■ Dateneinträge

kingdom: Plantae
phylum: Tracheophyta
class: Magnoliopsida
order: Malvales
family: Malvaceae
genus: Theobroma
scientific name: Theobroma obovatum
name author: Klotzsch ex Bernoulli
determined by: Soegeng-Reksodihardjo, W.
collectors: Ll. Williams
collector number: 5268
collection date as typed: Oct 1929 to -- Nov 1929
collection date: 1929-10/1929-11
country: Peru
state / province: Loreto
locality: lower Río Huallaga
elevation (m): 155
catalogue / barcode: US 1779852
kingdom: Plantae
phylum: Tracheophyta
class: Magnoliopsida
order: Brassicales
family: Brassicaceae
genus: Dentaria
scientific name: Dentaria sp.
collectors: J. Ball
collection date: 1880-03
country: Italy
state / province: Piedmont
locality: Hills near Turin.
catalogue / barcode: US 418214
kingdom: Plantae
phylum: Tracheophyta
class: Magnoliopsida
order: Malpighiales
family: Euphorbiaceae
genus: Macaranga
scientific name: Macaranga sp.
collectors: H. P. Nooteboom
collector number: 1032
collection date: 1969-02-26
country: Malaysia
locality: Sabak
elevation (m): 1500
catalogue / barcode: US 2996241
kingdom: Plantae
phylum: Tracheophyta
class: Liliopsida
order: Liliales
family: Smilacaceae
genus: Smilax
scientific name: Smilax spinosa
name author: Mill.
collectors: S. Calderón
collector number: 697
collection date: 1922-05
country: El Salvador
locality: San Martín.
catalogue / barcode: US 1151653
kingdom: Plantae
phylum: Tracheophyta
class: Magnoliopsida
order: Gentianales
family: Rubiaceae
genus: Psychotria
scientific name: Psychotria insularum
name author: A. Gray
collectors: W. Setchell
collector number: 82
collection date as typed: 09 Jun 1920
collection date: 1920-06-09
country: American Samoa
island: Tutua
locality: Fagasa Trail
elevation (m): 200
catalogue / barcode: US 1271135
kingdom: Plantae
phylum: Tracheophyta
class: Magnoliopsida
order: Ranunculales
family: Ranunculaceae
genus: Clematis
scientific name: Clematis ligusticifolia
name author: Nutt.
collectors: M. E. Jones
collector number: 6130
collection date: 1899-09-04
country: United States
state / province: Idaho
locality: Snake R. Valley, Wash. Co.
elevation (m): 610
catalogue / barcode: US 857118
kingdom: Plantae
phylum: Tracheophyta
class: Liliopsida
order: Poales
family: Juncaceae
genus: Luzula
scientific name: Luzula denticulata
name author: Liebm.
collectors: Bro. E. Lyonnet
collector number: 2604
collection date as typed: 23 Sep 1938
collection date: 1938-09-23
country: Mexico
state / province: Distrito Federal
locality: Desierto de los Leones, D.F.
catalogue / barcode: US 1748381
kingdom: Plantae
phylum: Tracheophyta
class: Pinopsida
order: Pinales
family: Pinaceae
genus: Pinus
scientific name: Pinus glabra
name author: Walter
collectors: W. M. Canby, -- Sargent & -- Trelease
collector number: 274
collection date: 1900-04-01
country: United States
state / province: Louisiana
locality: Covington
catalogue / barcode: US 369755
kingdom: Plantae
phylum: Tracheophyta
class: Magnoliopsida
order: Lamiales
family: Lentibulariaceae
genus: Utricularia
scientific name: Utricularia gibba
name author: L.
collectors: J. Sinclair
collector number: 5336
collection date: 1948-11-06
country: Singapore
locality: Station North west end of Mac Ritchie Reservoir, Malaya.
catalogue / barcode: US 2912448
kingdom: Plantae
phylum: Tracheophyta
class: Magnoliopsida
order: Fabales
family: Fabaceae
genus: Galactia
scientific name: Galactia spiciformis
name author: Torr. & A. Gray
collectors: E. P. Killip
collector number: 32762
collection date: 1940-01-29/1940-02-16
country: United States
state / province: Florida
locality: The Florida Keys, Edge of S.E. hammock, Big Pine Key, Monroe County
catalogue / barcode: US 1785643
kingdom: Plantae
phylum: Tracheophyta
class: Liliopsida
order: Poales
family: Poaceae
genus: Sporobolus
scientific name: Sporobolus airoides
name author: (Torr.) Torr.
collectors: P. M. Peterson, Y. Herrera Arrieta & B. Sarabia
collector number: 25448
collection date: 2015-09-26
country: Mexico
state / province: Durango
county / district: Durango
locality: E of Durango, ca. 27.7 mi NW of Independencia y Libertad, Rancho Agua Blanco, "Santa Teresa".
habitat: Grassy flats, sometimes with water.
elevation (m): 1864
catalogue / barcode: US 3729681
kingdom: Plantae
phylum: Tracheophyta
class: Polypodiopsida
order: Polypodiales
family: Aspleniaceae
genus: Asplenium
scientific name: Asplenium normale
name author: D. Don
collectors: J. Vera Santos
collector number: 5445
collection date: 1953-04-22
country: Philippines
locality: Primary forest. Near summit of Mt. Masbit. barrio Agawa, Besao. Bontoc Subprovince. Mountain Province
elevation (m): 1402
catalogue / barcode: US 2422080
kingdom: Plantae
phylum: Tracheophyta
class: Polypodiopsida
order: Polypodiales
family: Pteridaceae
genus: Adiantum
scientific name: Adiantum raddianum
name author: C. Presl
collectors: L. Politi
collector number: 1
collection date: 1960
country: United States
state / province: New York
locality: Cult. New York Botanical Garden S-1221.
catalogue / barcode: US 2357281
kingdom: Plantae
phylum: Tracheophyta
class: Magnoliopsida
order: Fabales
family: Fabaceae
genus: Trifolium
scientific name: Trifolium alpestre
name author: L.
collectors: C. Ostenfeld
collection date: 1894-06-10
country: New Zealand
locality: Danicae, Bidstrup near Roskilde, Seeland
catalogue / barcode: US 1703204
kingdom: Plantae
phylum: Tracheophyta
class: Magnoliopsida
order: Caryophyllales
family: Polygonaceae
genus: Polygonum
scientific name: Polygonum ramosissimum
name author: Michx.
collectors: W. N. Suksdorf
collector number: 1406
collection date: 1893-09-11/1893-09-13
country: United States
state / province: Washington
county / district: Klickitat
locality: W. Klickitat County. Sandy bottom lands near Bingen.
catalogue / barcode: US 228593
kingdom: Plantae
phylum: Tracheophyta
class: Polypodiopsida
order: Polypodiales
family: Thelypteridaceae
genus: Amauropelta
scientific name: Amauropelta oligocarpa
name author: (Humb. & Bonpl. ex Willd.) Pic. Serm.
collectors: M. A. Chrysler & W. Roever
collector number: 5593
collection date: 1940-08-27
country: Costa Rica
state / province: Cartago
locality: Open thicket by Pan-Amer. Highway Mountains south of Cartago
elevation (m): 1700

■ AUFGABE
Kannst du die Einträge oben als Markdown-Tabelle mit den Spalten „Nr“ und „Zeile“ formatieren, also jede Zeile mit fortlaufender Nummer und ihrem Inhalt, Leerzeilen ausgelassen?

■ ERLEDIGTE AUFGABE
| Nr | Zeile |
|---|---|
| 1 | kingdom: Plantae |
| 2 | phylum: Tracheophyta |
| 3 | class: Magnoliopsida |
| 4 | order: Malvales |
| 5 | family: Malvaceae |
| 6 | genus: Theobroma |
| 7 | scientific name: Theobroma obovatum |
| 8 | name author: Klotzsch ex Bernoulli |
| 9 | determined by: Soegeng-Reksodihardjo, W. |
| 10 | collectors: Ll. Williams |
| 11 | collector number: 5268 |
| 12 | collection date as typed: Oct 1929 to -- Nov 1929 |
| 13 | collection date: 1929-10/1929-11 |
| 14 | country: Peru |
| 15 | state / province: Loreto |
| 16 | locality: lower Río Huallaga |
| 17 | elevation (m): 155 |
| 18 | catalogue / barcode: US 1779852 |
| 19 | kingdom: Plantae |
| 20 | phylum: Tracheophyta |
| 21 | class: Magnoliopsida |
| 22 | order: Brassicales |
| 23 | family: Brassicaceae |
| 24 | genus: Dentaria |
| 25 | scientific name: Dentaria sp. |
| 26 | collectors: J. Ball |
| 27 | collection date: 1880-03 |
| 28 | country: Italy |
| 29 | state / province: Piedmont |
| 30 | locality: Hills near Turin. |
| 31 | catalogue / barcode: US 418214 |
| 32 | kingdom: Plantae |
| 33 | phylum: Tracheophyta |
| 34 | class: Magnoliopsida |
| 35 | order: Malpighiales |
| 36 | family: Euphorbiaceae |
| 37 | genus: Macaranga |
| 38 | scientific name: Macaranga sp. |
| 39 | collectors: H. P. Nooteboom |
| 40 | collector number: 1032 |
| 41 | collection date: 1969-02-26 |
| 42 | country: Malaysia |
| 43 | locality: Sabak |
| 44 | elevation (m): 1500 |
| 45 | catalogue / barcode: US 2996241 |
| 46 | kingdom: Plantae |
| 47 | phylum: Tracheophyta |
| 48 | class: Liliopsida |
| 49 | order: Liliales |
| 50 | family: Smilacaceae |
| 51 | genus: Smilax |
| 52 | scientific name: Smilax spinosa |
| 53 | name author: Mill. |
| 54 | collectors: S. Calderón |
| 55 | collector number: 697 |
| 56 | collection date: 1922-05 |
| 57 | country: El Salvador |
| 58 | locality: San Martín. |
| 59 | catalogue / barcode: US 1151653 |
| 60 | kingdom: Plantae |
| 61 | phylum: Tracheophyta |
| 62 | class: Magnoliopsida |
| 63 | order: Gentianales |
| 64 | family: Rubiaceae |
| 65 | genus: Psychotria |
| 66 | scientific name: Psychotria insularum |
| 67 | name author: A. Gray |
| 68 | collectors: W. Setchell |
| 69 | collector number: 82 |
| 70 | collection date as typed: 09 Jun 1920 |
| 71 | collection date: 1920-06-09 |
| 72 | country: American Samoa |
| 73 | island: Tutua |
| 74 | locality: Fagasa Trail |
| 75 | elevation (m): 200 |
| 76 | catalogue / barcode: US 1271135 |
| 77 | kingdom: Plantae |
| 78 | phylum: Tracheophyta |
| 79 | class: Magnoliopsida |
| 80 | order: Ranunculales |
| 81 | family: Ranunculaceae |
| 82 | genus: Clematis |
| 83 | scientific name: Clematis ligusticifolia |
| 84 | name author: Nutt. |
| 85 | collectors: M. E. Jones |
| 86 | collector number: 6130 |
| 87 | collection date: 1899-09-04 |
| 88 | country: United States |
| 89 | state / province: Idaho |
| 90 | locality: Snake R. Valley, Wash. Co. |
| 91 | elevation (m): 610 |
| 92 | catalogue / barcode: US 857118 |
| 93 | kingdom: Plantae |
| 94 | phylum: Tracheophyta |
| 95 | class: Liliopsida |
| 96 | order: Poales |
| 97 | family: Juncaceae |
| 98 | genus: Luzula |
| 99 | scientific name: Luzula denticulata |
| 100 | name author: Liebm. |
| 101 | collectors: Bro. E. Lyonnet |
| 102 | collector number: 2604 |
| 103 | collection date as typed: 23 Sep 1938 |
| 104 | collection date: 1938-09-23 |
| 105 | country: Mexico |
| 106 | state / province: Distrito Federal |
| 107 | locality: Desierto de los Leones, D.F. |
| 108 | catalogue / barcode: US 1748381 |
| 109 | kingdom: Plantae |
| 110 | phylum: Tracheophyta |
| 111 | class: Pinopsida |
| 112 | order: Pinales |
| 113 | family: Pinaceae |
| 114 | genus: Pinus |
| 115 | scientific name: Pinus glabra |
| 116 | name author: Walter |
| 117 | collectors: W. M. Canby, -- Sargent & -- Trelease |
| 118 | collector number: 274 |
| 119 | collection date: 1900-04-01 |
| 120 | country: United States |
| 121 | state / province: Louisiana |
| 122 | locality: Covington |
| 123 | catalogue / barcode: US 369755 |
| 124 | kingdom: Plantae |
| 125 | phylum: Tracheophyta |
| 126 | class: Magnoliopsida |
| 127 | order: Lamiales |
| 128 | family: Lentibulariaceae |
| 129 | genus: Utricularia |
| 130 | scientific name: Utricularia gibba |
| 131 | name author: L. |
| 132 | collectors: J. Sinclair |
| 133 | collector number: 5336 |
| 134 | collection date: 1948-11-06 |
| 135 | country: Singapore |
| 136 | locality: Station North west end of Mac Ritchie Reservoir, Malaya. |
| 137 | catalogue / barcode: US 2912448 |
| 138 | kingdom: Plantae |
| 139 | phylum: Tracheophyta |
| 140 | class: Magnoliopsida |
| 141 | order: Fabales |
| 142 | family: Fabaceae |
| 143 | genus: Galactia |
| 144 | scientific name: Galactia spiciformis |
| 145 | name author: Torr. & A. Gray |
| 146 | collectors: E. P. Killip |
| 147 | collector number: 32762 |
| 148 | collection date: 1940-01-29/1940-02-16 |
| 149 | country: United States |
| 150 | state / province: Florida |
| 151 | locality: The Florida Keys, Edge of S.E. hammock, Big Pine Key, Monroe County |
| 152 | catalogue / barcode: US 1785643 |
| 153 | kingdom: Plantae |
| 154 | phylum: Tracheophyta |
| 155 | class: Liliopsida |
| 156 | order: Poales |
| 157 | family: Poaceae |
| 158 | genus: Sporobolus |
| 159 | scientific name: Sporobolus airoides |
| 160 | name author: (Torr.) Torr. |
| 161 | collectors: P. M. Peterson, Y. Herrera Arrieta & B. Sarabia |
| 162 | collector number: 25448 |
| 163 | collection date: 2015-09-26 |
| 164 | country: Mexico |
| 165 | state / province: Durango |
| 166 | county / district: Durango |
| 167 | locality: E of Durango, ca. 27.7 mi NW of Independencia y Libertad, Rancho Agua Blanco, "Santa Teresa". |
| 168 | habitat: Grassy flats, sometimes with water. |
| 169 | elevation (m): 1864 |
| 170 | catalogue / barcode: US 3729681 |
| 171 | kingdom: Plantae |
| 172 | phylum: Tracheophyta |
| 173 | class: Polypodiopsida |
| 174 | order: Polypodiales |
| 175 | family: Aspleniaceae |
| 176 | genus: Asplenium |
| 177 | scientific name: Asplenium normale |
| 178 | name author: D. Don |
| 179 | collectors: J. Vera Santos |
| 180 | collector number: 5445 |
| 181 | collection date: 1953-04-22 |
| 182 | country: Philippines |
| 183 | locality: Primary forest. Near summit of Mt. Masbit. barrio Agawa, Besao. Bontoc Subprovince. Mountain Province |
| 184 | elevation (m): 1402 |
| 185 | catalogue / barcode: US 2422080 |
| 186 | kingdom: Plantae |
| 187 | phylum: Tracheophyta |
| 188 | class: Polypodiopsida |
| 189 | order: Polypodiales |
| 190 | family: Pteridaceae |
| 191 | genus: Adiantum |
| 192 | scientific name: Adiantum raddianum |
| 193 | name author: C. Presl |
| 194 | collectors: L. Politi |
| 195 | collector number: 1 |
| 196 | collection date: 1960 |
| 197 | country: United States |
| 198 | state / province: New York |
| 199 | locality: Cult. New York Botanical Garden S-1221. |
| 200 | catalogue / barcode: US 2357281 |
| 201 | kingdom: Plantae |
| 202 | phylum: Tracheophyta |
| 203 | class: Magnoliopsida |
| 204 | order: Fabales |
| 205 | family: Fabaceae |
| 206 | genus: Trifolium |
| 207 | scientific name: Trifolium alpestre |
| 208 | name author: L. |
| 209 | collectors: C. Ostenfeld |
| 210 | collection date: 1894-06-10 |
| 211 | country: New Zealand |
| 212 | locality: Danicae, Bidstrup near Roskilde, Seeland |
| 213 | catalogue / barcode: US 1703204 |
| 214 | kingdom: Plantae |
| 215 | phylum: Tracheophyta |
| 216 | class: Magnoliopsida |
| 217 | order: Caryophyllales |
| 218 | family: Polygonaceae |
| 219 | genus: Polygonum |
| 220 | scientific name: Polygonum ramosissimum |
| 221 | name author: Michx. |
| 222 | collectors: W. N. Suksdorf |
| 223 | collector number: 1406 |
| 224 | collection date: 1893-09-11/1893-09-13 |
| 225 | country: United States |
| 226 | state / province: Washington |
| 227 | county / district: Klickitat |
| 228 | locality: W. Klickitat County. Sandy bottom lands near Bingen. |
| 229 | catalogue / barcode: US 228593 |
| 230 | kingdom: Plantae |
| 231 | phylum: Tracheophyta |
| 232 | class: Polypodiopsida |
| 233 | order: Polypodiales |
| 234 | family: Thelypteridaceae |
| 235 | genus: Amauropelta |
| 236 | scientific name: Amauropelta oligocarpa |
| 237 | name author: (Humb. & Bonpl. ex Willd.) Pic. Serm. |
| 238 | collectors: M. A. Chrysler & W. Roever |
| 239 | collector number: 5593 |
| 240 | collection date: 1940-08-27 |
| 241 | country: Costa Rica |
| 242 | state / province: Cartago |
| 243 | locality: Open thicket by Pan-Amer. Highway Mountains south of Cartago |
| 244 | elevation (m): 1700 |